Notícia
20/08/2015

Captações desaceleram em julho, mostra Panorama

Captações de recursos desaceleram em julho devido a fatores macroeconômicos e sazonalidade negativa.

O ambiente macroeconômico continua influenciando negativamente as captações. Em julho, não foram realizadas captações externas pelas empresas brasileiras, nem ofertas de ações no mercado doméstico. Todo o funding levantado no mês foi concentrado no segmento de renda fixa (R$ 1,3 bilhão). De acordo com o Panorama ANBIMA, os meses de julho e agosto já apresentam uma sazonalidade negativa, especialmente para captações com ações e ofertas internacionais, em função da menor participação de investidores estrangeiros. Mas esta sazonalidade em 2015 está sendo potencializada pelo cenário de retração da atividade econômica, elevação das taxas de juros e aumento da volatilidade do câmbio, desestimulando as captações por parte das companhias.

No mercado de renda fixa, as novas metas fiscais, de 0,15%, 0,7% e 1,3%, do PIB para 2015, 2016 e 2017, respectivamente, acabaram por induzir reavaliações do risco soberano por parte das principais agências de rating, mas sem retirar o grau de investimento do país. A revisão ampliou a volatilidade dos ativos, e acabou levando à piora do cenário com a elevação do câmbio e das curvas de juros. A subida da taxa Selic para 14,25% ao ano alavancou a rentabilidade das aplicações em ativos de renda fixa pós-fixados, como a LFT, relativamente a dos prefixados. O comportamento do IMA (Índice de Mercado ANBIMA), que representa uma carteira de títulos públicos federais em mercado, refletiu o forte ajuste nas curvas, principalmente por conta dos ativos de maior maturidade, que passaram a apresentar perdas após 22 de julho. O único subíndice que manteve a performance no período foi o IMA-S, que reflete a carteira de LFT, e subiu 1,18% no mês.
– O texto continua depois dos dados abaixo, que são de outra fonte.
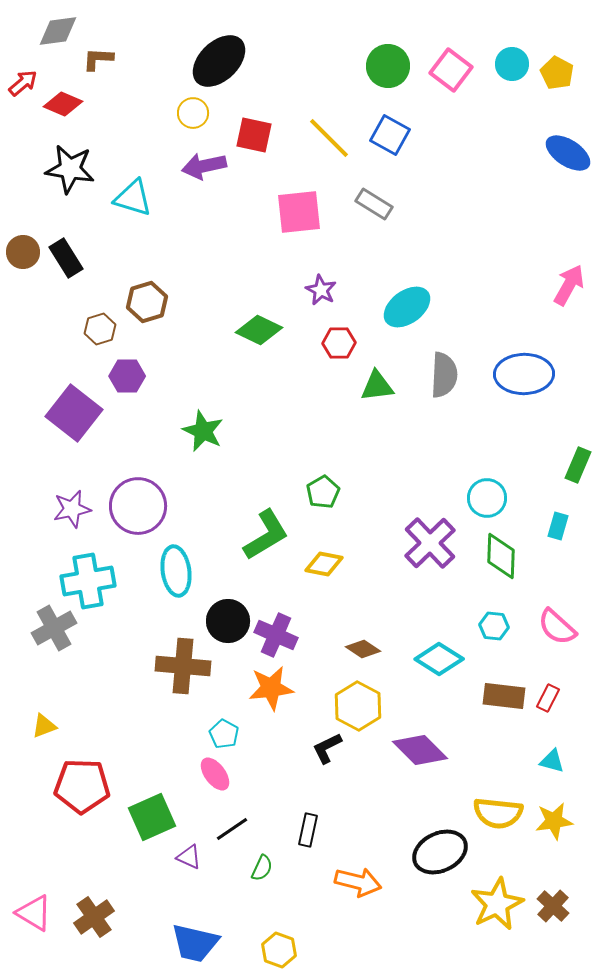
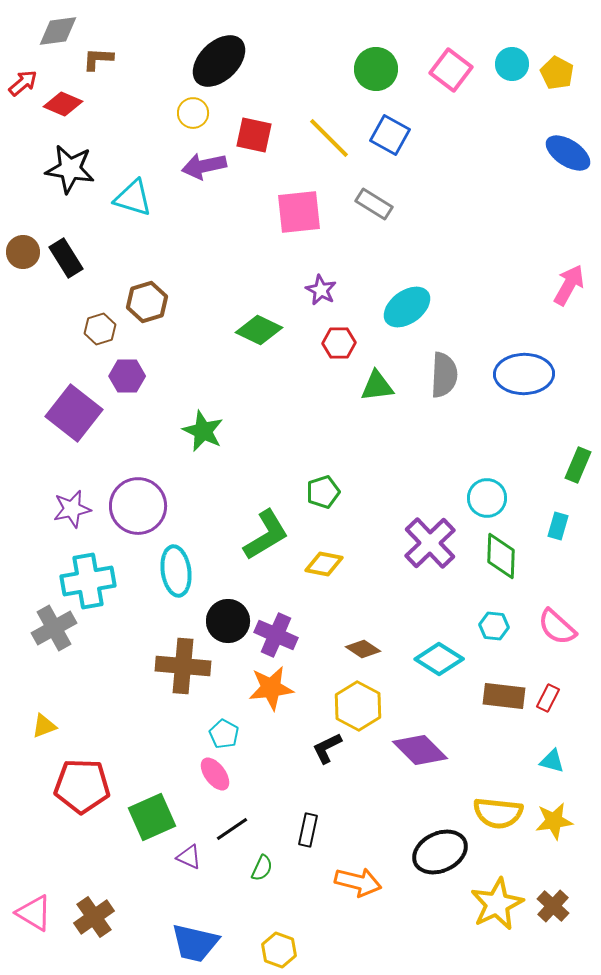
green circle at (388, 66): moved 12 px left, 3 px down
green pentagon at (323, 492): rotated 12 degrees clockwise
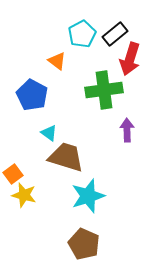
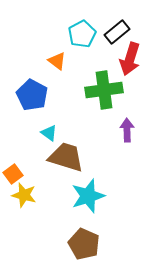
black rectangle: moved 2 px right, 2 px up
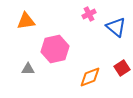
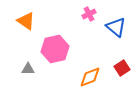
orange triangle: rotated 42 degrees clockwise
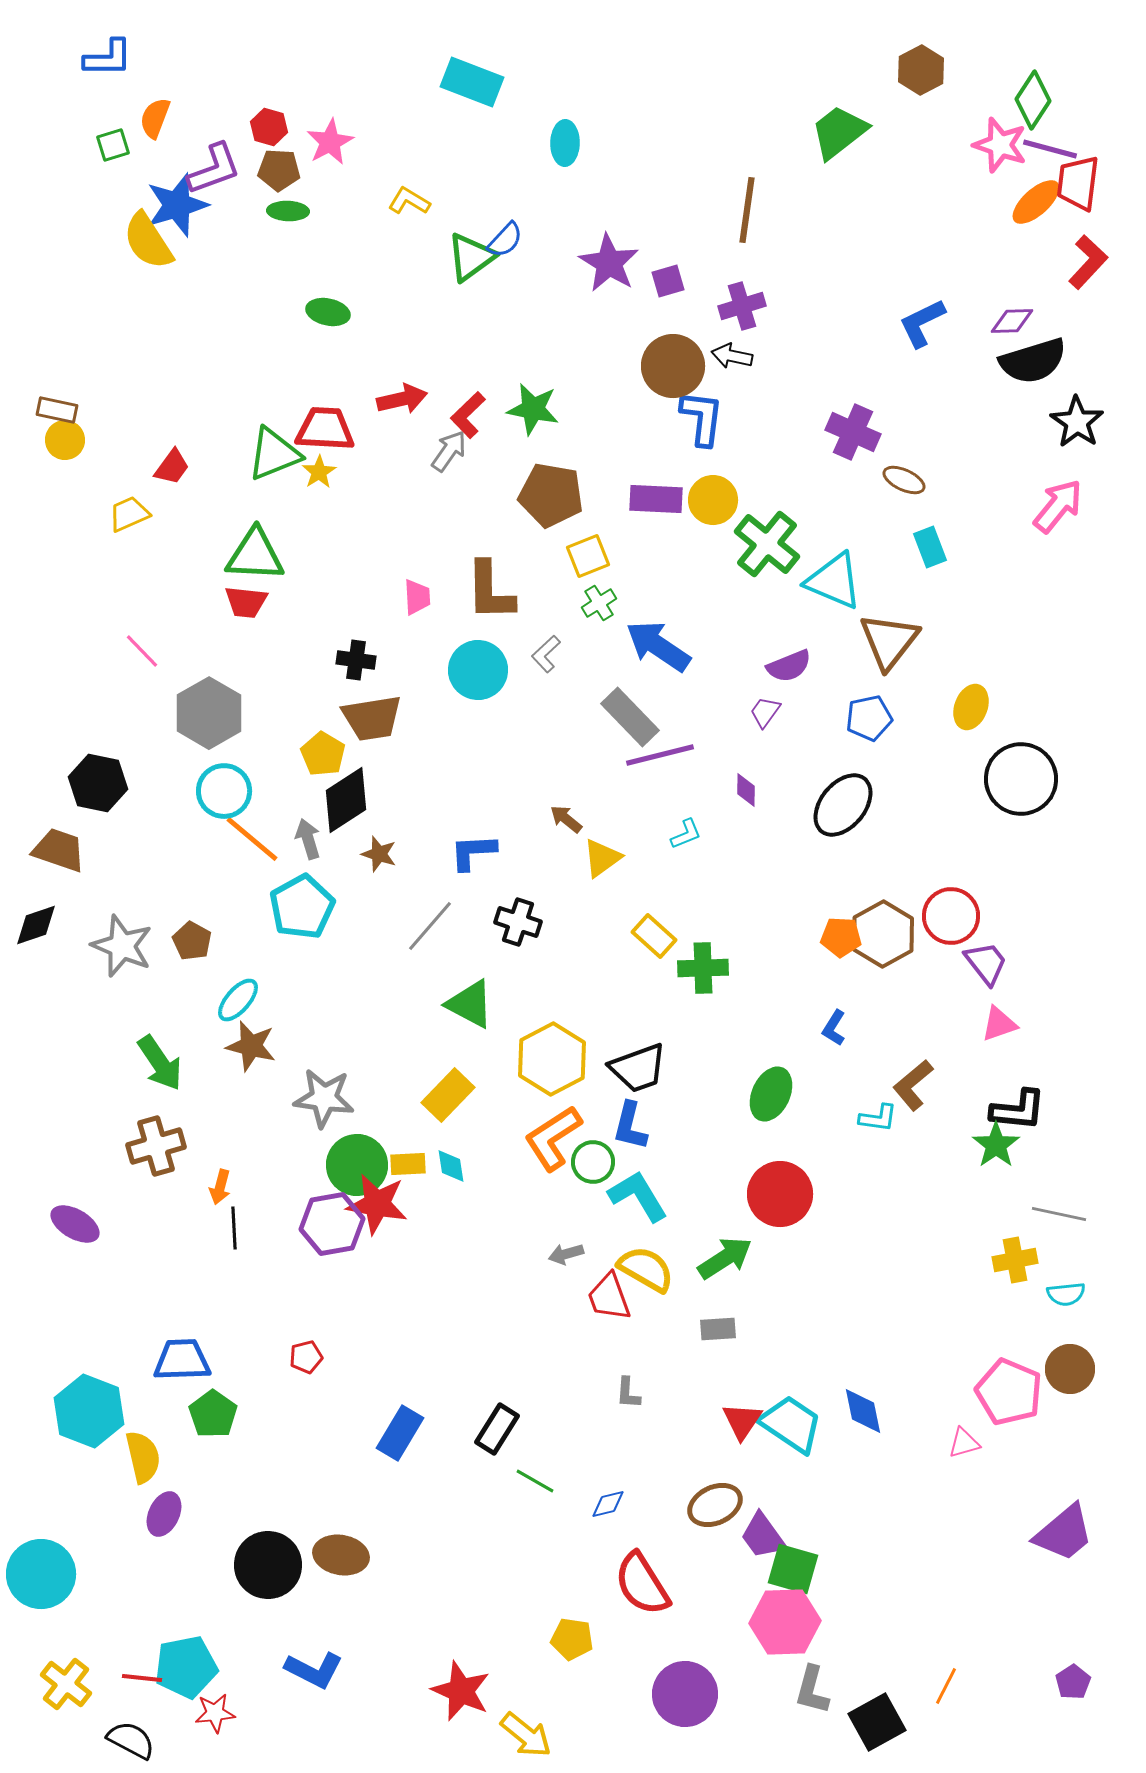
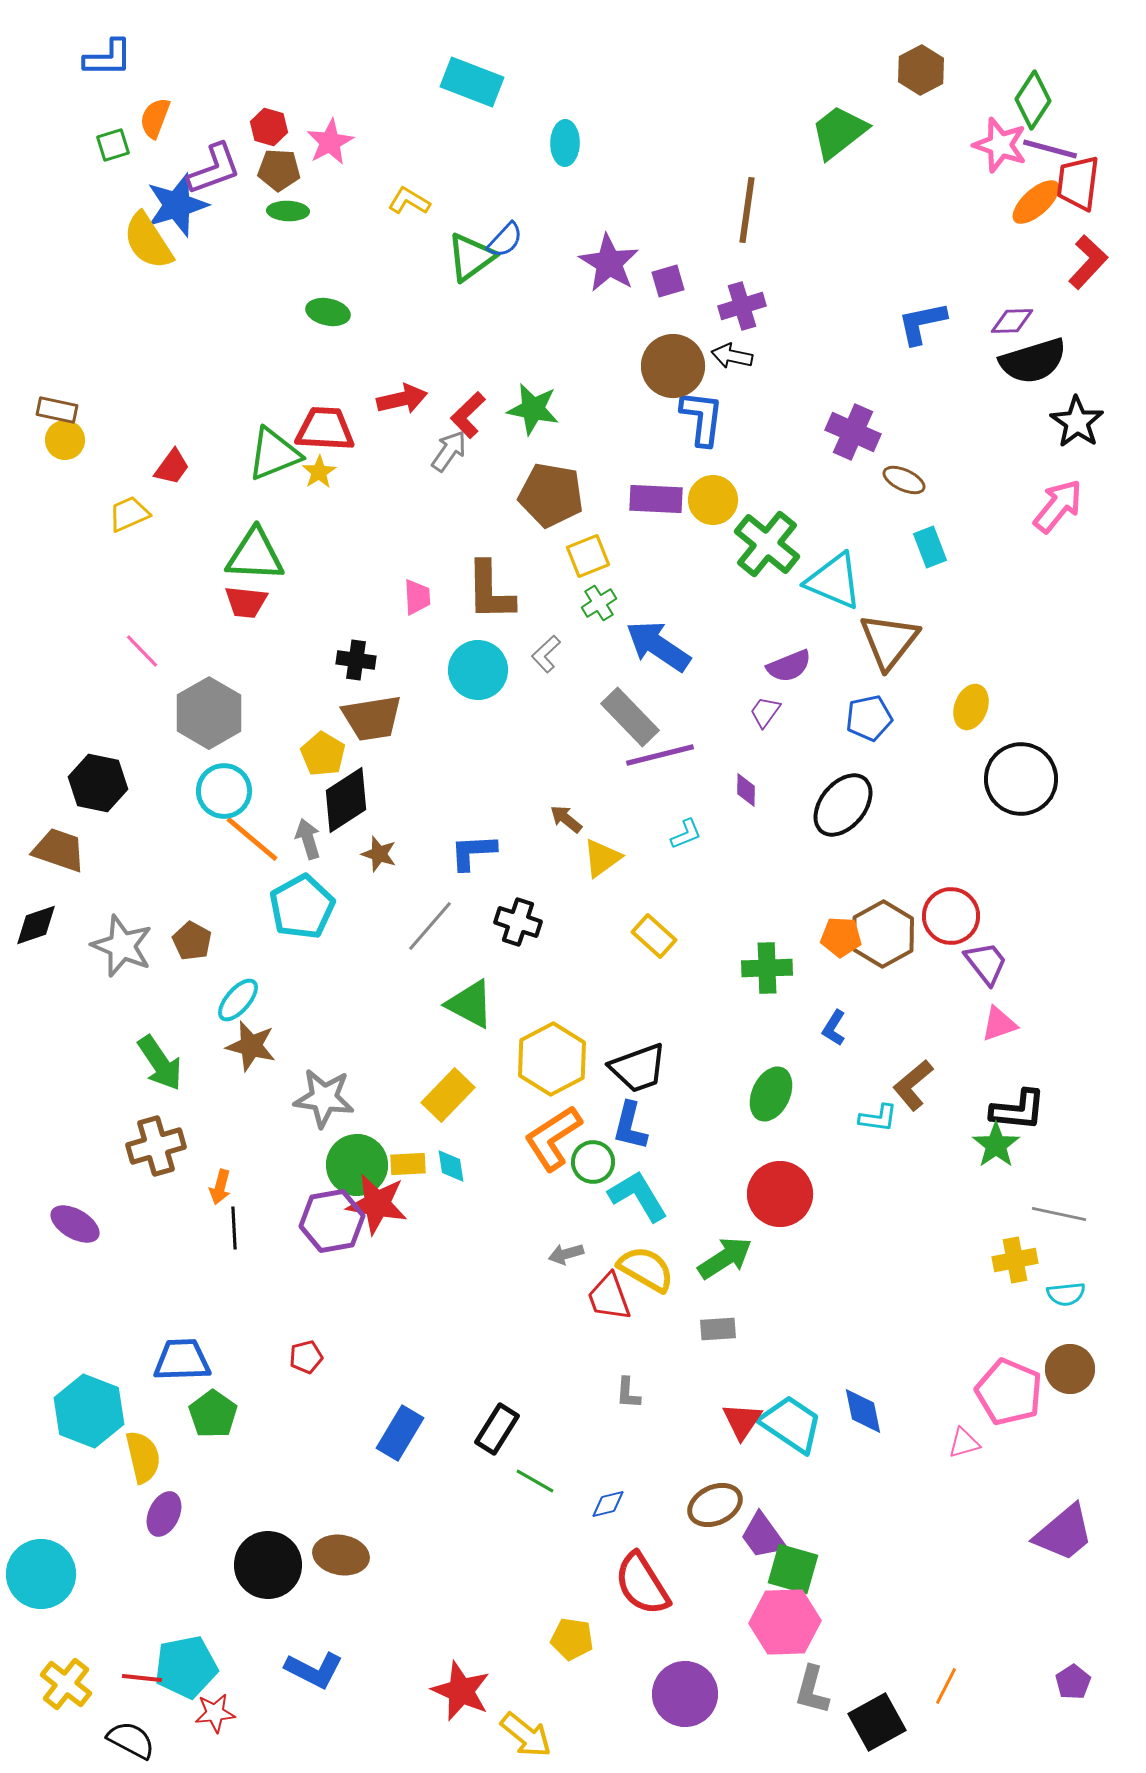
blue L-shape at (922, 323): rotated 14 degrees clockwise
green cross at (703, 968): moved 64 px right
purple hexagon at (332, 1224): moved 3 px up
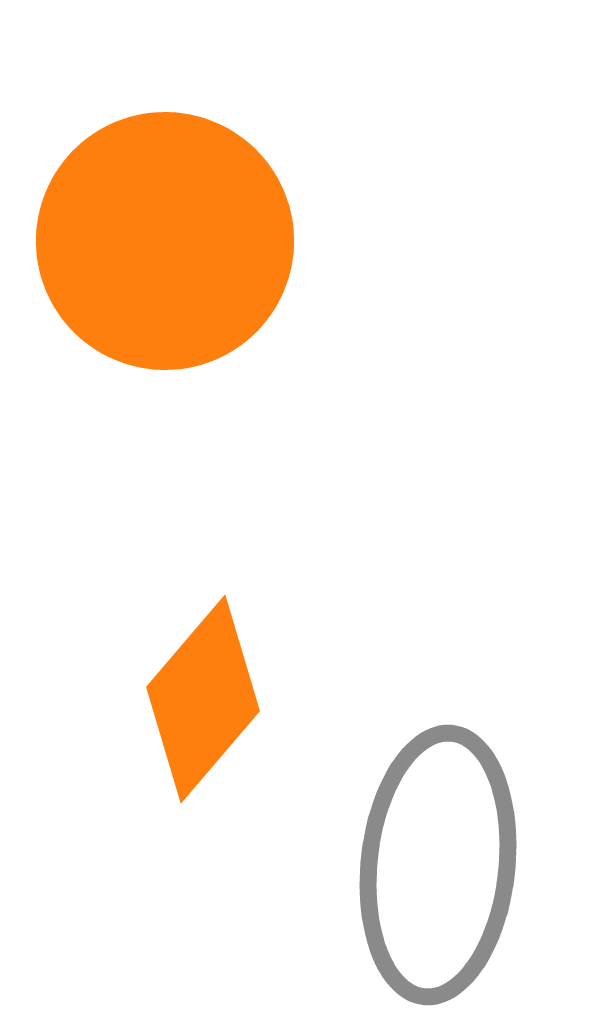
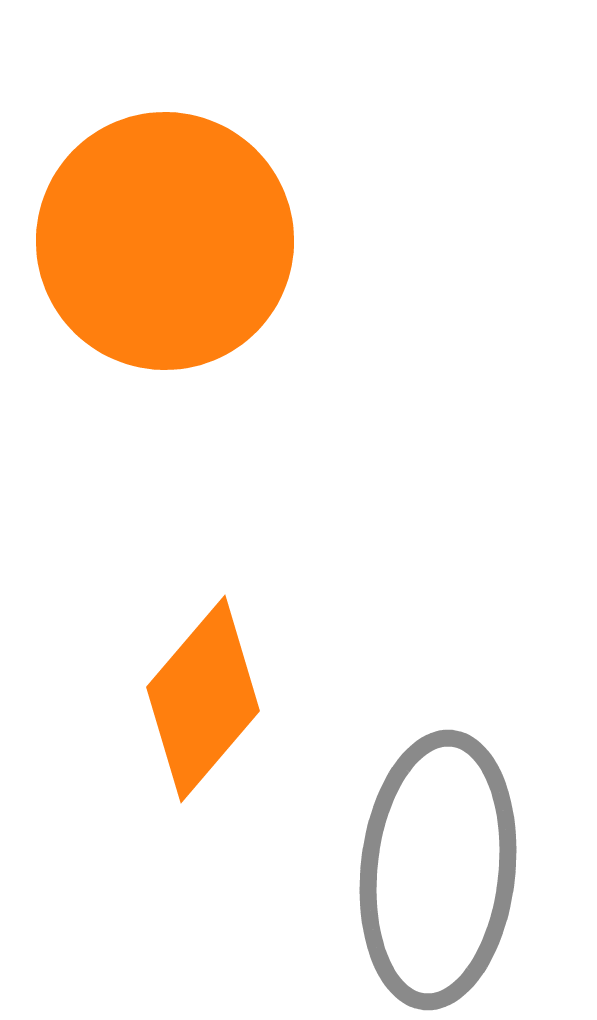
gray ellipse: moved 5 px down
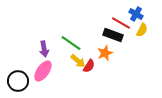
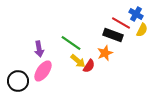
purple arrow: moved 5 px left
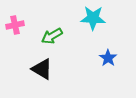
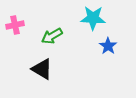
blue star: moved 12 px up
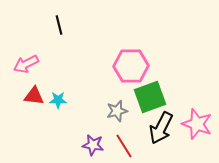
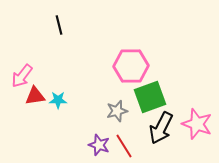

Na indústria de fundos, com a alta de 9,39% do dólar em julho, os fundos Cambiais e os fundos Multimercados Macro apresentaram as maiores rentabilidades do período, de 10,31% e 4,99%, respectivamente. O elevado patamar da taxa de juros continuou favorecendo as rentabilidades dos fundos Referenciado DI (1,19%) e Curto Prazo (1,17%), enquanto a elevação da meta para a taxa Selic no final de julho afetou a curva de juros de longo prazo, refletindo-se em menor valorização do tipo Renda Fixa Índices (0,69%). Já o recuo de 4,17% do Ibovespa não impediu que fundos de ações com gestão ativa, como os tipos Ações Livre (0,34%) e Ibovespa Ativo (0,36%), apresentassem retornos positivos. Apesar das boas rentabilidades apresentadas, a indústria registrou resgate líquido de R$ 11,2 bilhões, o que levou a captação líquida acumulada no anorecuar, de R$ 33,5 bilhões, em junho, para R$ 22,3 bilhões no último mês.  Não obstante o aumento do ingresso líquido de recursos em fundos do Varejo no primeiro semestre, o estoque de produtos isentos, que cresceu 40,2% no mesmo período impulsionado pelas LCAs e LCIs, alcançou o mesmo patamar do patrimônio líquido desses fundos.